What does the detection of discharging spores mean from a grower perspective? First of all, so far as I know there is no green tissue yet on any apple trees in the Hudson Valley, and scab is not a threat until we have both green tissue and a Mill’s infection period.  However, the Accuweather forecast for Highland, NY, for the next three days (Tues, Wed, Thurs) is calling for daytime highs of 65, 78, and 70 F before things cool down with predicted rains after Thursday of this week. Night time lows for those same days are predicted as 41, 52, and 48 F. Thus, both apple buds and spore maturity will move rapidly during the next three days, although I am uncertain whether trees will reach green-tip before the predicted rains for Thursday.

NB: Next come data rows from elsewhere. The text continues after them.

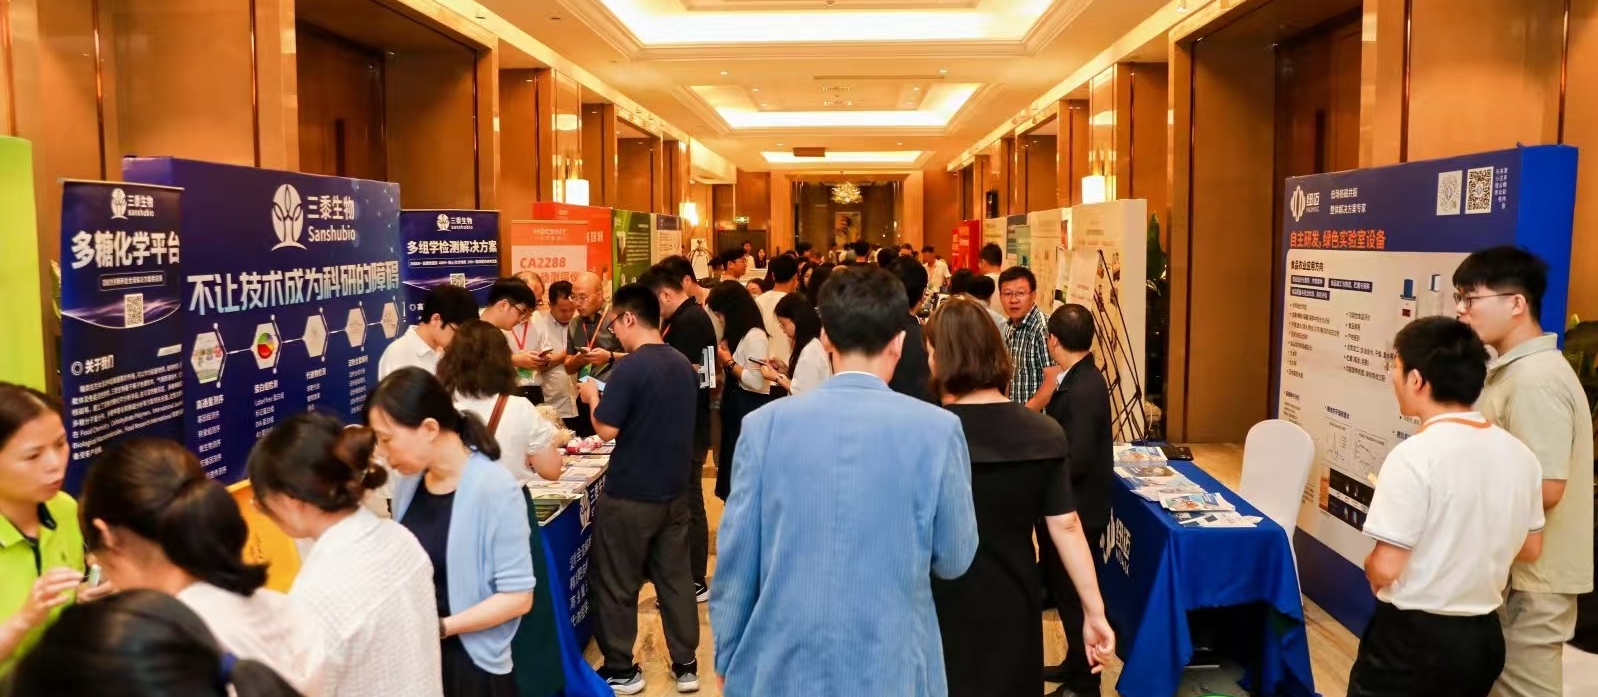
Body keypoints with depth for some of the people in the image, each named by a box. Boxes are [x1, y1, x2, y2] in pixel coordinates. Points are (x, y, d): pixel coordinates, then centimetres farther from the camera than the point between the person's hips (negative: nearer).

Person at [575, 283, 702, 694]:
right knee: (675, 579, 13)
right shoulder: (683, 365, 5)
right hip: (674, 491, 7)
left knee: (616, 586, 8)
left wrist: (593, 396, 0)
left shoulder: (631, 368, -18)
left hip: (629, 495, -7)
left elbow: (607, 429, -18)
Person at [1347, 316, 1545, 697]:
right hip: (1483, 637, 7)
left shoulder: (1413, 455, -22)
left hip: (1412, 637, -6)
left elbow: (1386, 569, -21)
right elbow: (1530, 549, 12)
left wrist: (1370, 566, 0)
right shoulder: (1520, 454, -1)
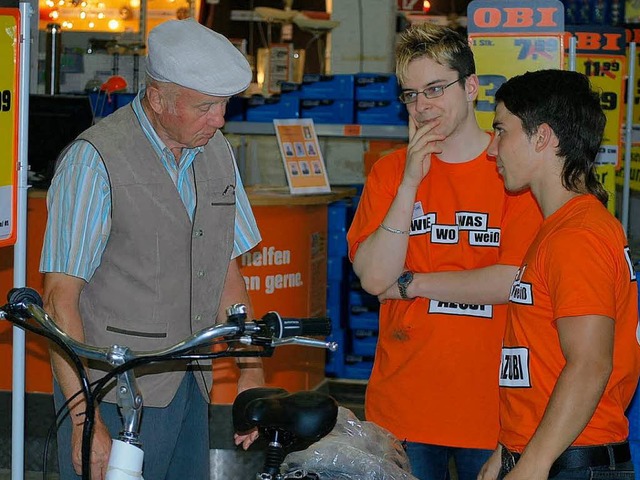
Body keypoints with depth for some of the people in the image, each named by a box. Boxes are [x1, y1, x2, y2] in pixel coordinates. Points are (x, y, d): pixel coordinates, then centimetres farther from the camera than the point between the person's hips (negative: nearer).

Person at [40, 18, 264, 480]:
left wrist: (252, 371, 7)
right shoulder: (94, 161, -13)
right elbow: (60, 299, -15)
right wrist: (85, 422, -20)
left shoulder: (217, 152, 9)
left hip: (191, 388, 6)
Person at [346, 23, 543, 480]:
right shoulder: (390, 172, 7)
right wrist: (410, 182, -11)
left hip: (491, 405, -2)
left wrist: (410, 283, -6)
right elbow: (374, 277, -5)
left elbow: (514, 281, -14)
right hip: (401, 404, 3)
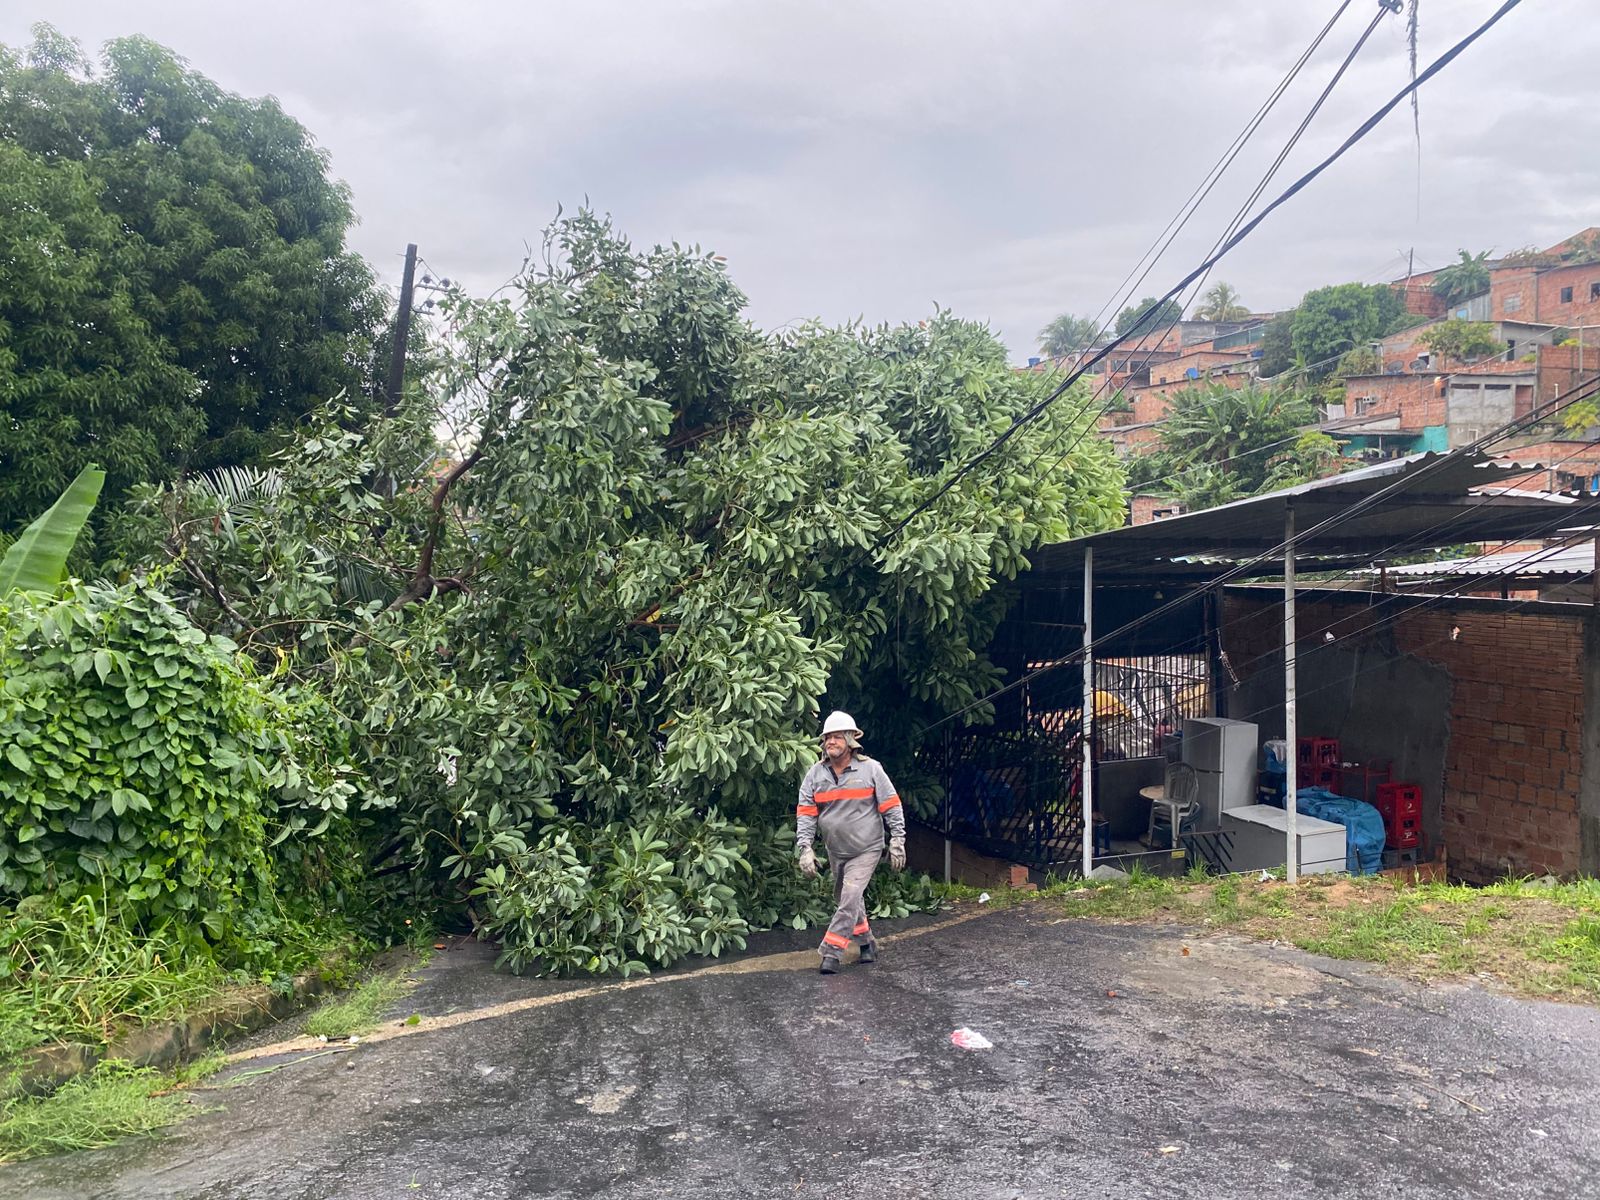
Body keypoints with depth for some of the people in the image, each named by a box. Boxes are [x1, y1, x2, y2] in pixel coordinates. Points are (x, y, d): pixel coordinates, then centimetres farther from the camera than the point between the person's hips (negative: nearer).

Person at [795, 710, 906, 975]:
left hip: (866, 849, -5)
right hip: (836, 851, 5)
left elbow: (891, 806, -7)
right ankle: (867, 942, 37)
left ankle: (831, 952, -10)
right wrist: (805, 849, -12)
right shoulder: (815, 775, -3)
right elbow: (805, 814, -4)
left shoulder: (870, 769, -11)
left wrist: (897, 842, -10)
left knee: (849, 898, -15)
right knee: (847, 900, 17)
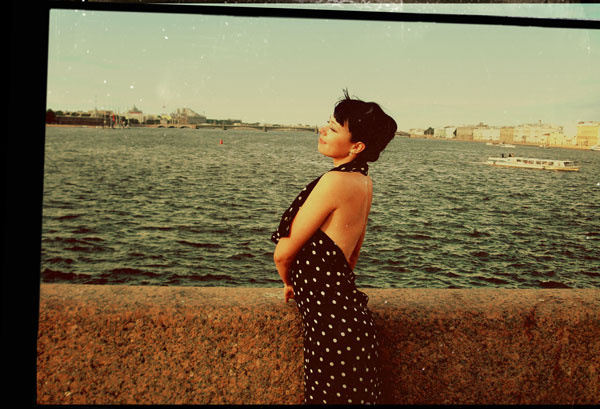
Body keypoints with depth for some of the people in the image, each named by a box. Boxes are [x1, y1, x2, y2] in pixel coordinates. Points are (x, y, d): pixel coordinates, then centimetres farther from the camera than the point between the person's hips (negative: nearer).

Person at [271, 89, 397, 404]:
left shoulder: (335, 181, -18)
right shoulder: (364, 181, 8)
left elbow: (283, 253, -11)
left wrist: (291, 284, 9)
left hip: (331, 322, -9)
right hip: (348, 308, 9)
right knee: (354, 395, 18)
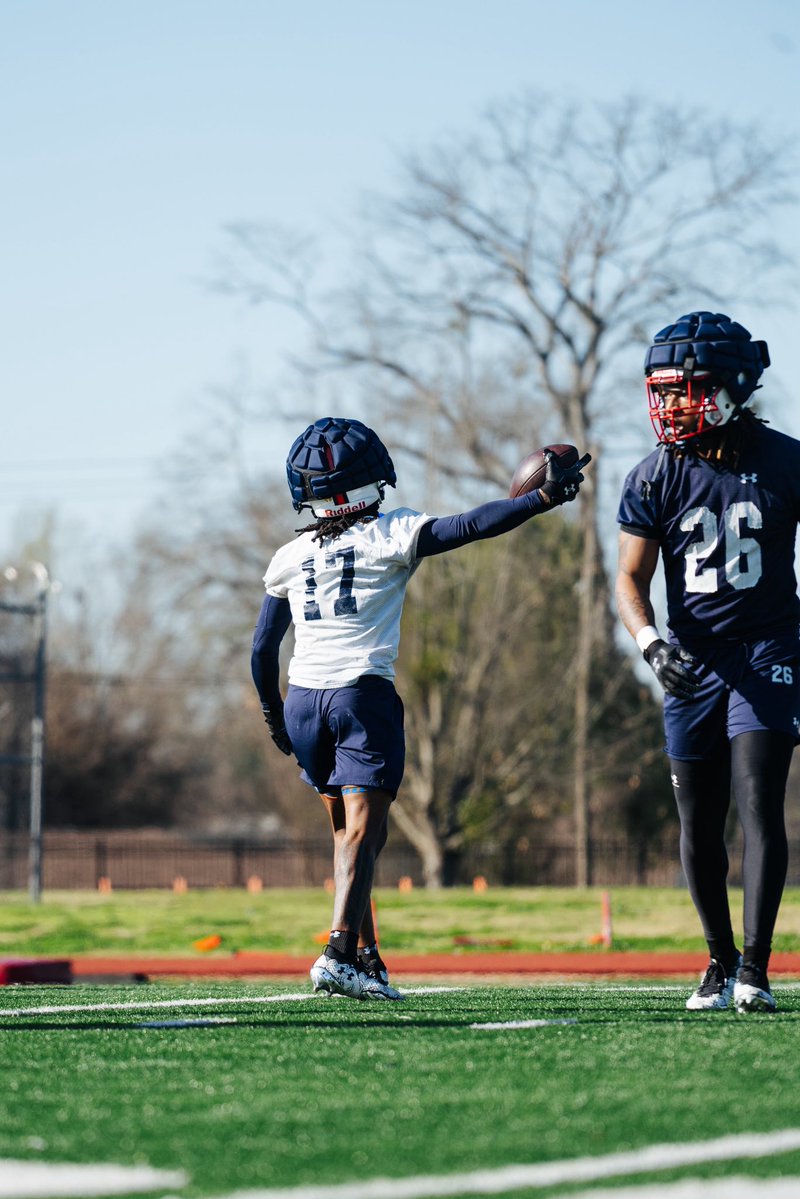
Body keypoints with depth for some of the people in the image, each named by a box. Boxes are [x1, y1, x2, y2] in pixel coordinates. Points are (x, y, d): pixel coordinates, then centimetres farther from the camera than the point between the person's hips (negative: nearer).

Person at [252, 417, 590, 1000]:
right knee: (362, 830, -8)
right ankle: (340, 952, -25)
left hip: (303, 697, 5)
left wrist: (275, 717, 27)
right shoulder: (393, 536, 2)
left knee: (355, 829, 17)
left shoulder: (289, 557, 14)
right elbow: (472, 525, -9)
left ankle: (368, 958, 14)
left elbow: (262, 650, 16)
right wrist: (545, 496, -7)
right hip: (363, 692, -4)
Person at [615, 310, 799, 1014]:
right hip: (693, 659, 2)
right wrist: (651, 642, -21)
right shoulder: (654, 479, -3)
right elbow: (631, 579, -2)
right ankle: (720, 962, 20)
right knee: (699, 824, 5)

The real value of today’s report on mature ascospores is that this detection of mature spores is the “biofix” that we need to initiate the RIMpro scab program. Since the leaves we checked today were picked up yesterday and left in a cool truck over night, I will be entering March 6th (the collection date) as my biofix date for mature spores. Hereafter, assuming we can confirm mature spores from another orchard tomorrow, the RIMpro program will use temperature and rainfall records to predict scab risk.  I’ll post more about those predictions tomorrow, but remember that there is no scab risk in the orchard until we can see green tissue on the trees.

Apple scab ascospores 6 Mar 2016
Figure 1. Apple scab ascospores observed 7 March 2016 from a leaf sample collected on 6 March.